Welcome to the blog of fiction writer David Yost. Judging from Google, I’m probably the world’s fifth-most famous David Yost, my four predecessors being:

4. This Naval Postgraduate School professor who, according to JSTOR, writes an article about NATO every other week:

3. Ohio’s new Auditor of State:

2. University of Missouri’s Offensive Coordinator:

1. And this guy, who’s been the bane of my name for so long that I even wrote a story about it.

I’m not any of those guys.


3 responses to this post.

  1. Posted by LeeAnne Sanders on April 4, 2011 at 7:41 PM

    I’d think you were a lot cooler if you had hair like the Offensive Coordinator Dave Yost.

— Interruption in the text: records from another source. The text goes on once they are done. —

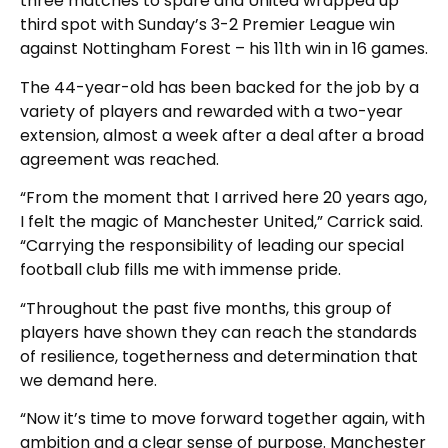
three matches to spare and United wrapped up
third spot with Sunday’s 3-2 Premier League win
against Nottingham Forest – his 11th win in 16 games.
The 44-year-old has been backed for the job by a
variety of players and rewarded with a two-year
extension, almost a week after a deal after a broad
agreement was reached.
“From the moment that I arrived here 20 years ago,
I felt the magic of Manchester United,” Carrick said.
“Carrying the responsibility of leading our special
football club fills me with immense pride.
“Throughout the past five months, this group of
players have shown they can reach the standards
of resilience, togetherness and determination that
we demand here.
“Now it’s time to move forward together again, with
ambition and a clear sense of purpose. Manchester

  2. Posted by g c cunningham on April 25, 2012 at 6:56 PM

    I almost thought you were an actor/lit writer like James Franco. Were you in a McSweeney’s or a Best Am. Short Stories? That’s where I thought I’d seen the name. Just read “Leaving Htee Wah Doh” which is wonderful. Merely the people’s names have a way of transporting the reader to another time and place.


  3. Thanks, G.C. I haven’t cracked Best American Short Stories yet, but like every year, I’ve got a good feeling that this will be the year. My fiction’s been around elsewhere, though–you might check out my story “Patrol” in the new Ploughshares for a companion piece to “Leaving Htee Wah Doh”.